ABOUT THIS TASK » A word-for-word copy of the entries is needed, and it should contain no images.

Source records »

- - - - - - -

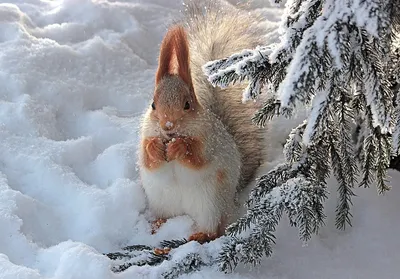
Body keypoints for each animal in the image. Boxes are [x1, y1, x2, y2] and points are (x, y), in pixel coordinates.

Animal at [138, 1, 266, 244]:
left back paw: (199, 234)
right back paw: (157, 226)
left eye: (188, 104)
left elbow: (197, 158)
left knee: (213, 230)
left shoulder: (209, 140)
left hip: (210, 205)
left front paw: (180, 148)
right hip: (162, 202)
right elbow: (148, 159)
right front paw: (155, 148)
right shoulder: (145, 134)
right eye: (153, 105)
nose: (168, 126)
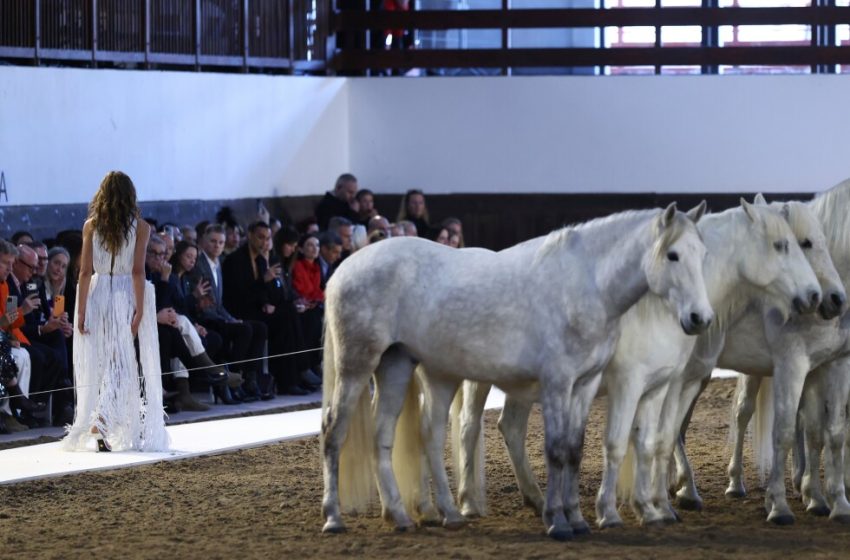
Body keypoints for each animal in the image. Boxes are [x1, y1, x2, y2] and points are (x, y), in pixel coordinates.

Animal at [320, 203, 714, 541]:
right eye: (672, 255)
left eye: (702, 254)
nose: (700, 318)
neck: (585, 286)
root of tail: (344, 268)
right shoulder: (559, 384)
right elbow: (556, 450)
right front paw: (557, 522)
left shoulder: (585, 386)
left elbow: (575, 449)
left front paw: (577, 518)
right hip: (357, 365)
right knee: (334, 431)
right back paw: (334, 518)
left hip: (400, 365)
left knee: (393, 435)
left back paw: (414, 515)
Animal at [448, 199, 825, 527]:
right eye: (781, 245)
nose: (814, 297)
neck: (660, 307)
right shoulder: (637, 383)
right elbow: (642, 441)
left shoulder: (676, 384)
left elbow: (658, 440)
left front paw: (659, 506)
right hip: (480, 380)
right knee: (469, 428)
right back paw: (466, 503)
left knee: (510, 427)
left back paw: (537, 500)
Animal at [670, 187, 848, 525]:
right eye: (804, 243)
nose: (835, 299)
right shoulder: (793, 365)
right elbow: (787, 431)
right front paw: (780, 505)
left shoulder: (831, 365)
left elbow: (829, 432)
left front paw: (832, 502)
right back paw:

- - - - - - -

EXERCISE ANSWER »
Body keypoints for each animal in the image. Boxes are [x1, y1, x2, y2] and points are (x, y), in pixel coordinates.

Animal at [138, 1, 266, 244]:
left back paw: (199, 234)
right back paw: (157, 226)
left eye: (188, 104)
left elbow: (197, 158)
left knee: (213, 230)
left shoulder: (209, 140)
left hip: (210, 205)
left front paw: (180, 148)
right hip: (162, 202)
right elbow: (148, 159)
right front paw: (155, 148)
right shoulder: (145, 134)
right eye: (153, 105)
nose: (168, 126)
Body keypoints for each animal in the image. Boxes are [x1, y1, x2, y2] and points are (x, y), in pixel coordinates.

Animal at [320, 203, 714, 541]:
right eye: (672, 255)
left eye: (702, 254)
nose: (700, 318)
neck: (585, 286)
root of tail: (344, 268)
right shoulder: (559, 384)
right elbow: (556, 450)
right front paw: (557, 522)
left shoulder: (585, 386)
left elbow: (575, 449)
left front paw: (577, 518)
right hip: (357, 365)
right knee: (334, 431)
right back paw: (334, 518)
left hip: (400, 365)
left knee: (393, 435)
left back paw: (414, 515)
Animal at [448, 199, 825, 527]:
right eye: (781, 245)
nose: (814, 297)
neck: (660, 307)
right shoulder: (637, 383)
right elbow: (642, 441)
left shoulder: (676, 384)
left elbow: (658, 440)
left front paw: (659, 506)
right hip: (480, 380)
right knee: (469, 428)
right back paw: (466, 503)
left knee: (510, 427)
left back paw: (537, 500)
Animal at [670, 187, 848, 525]:
right eye: (804, 243)
nose: (835, 299)
right shoulder: (793, 365)
right elbow: (787, 431)
right front paw: (780, 505)
left shoulder: (831, 365)
left elbow: (829, 432)
left front paw: (832, 502)
right back paw:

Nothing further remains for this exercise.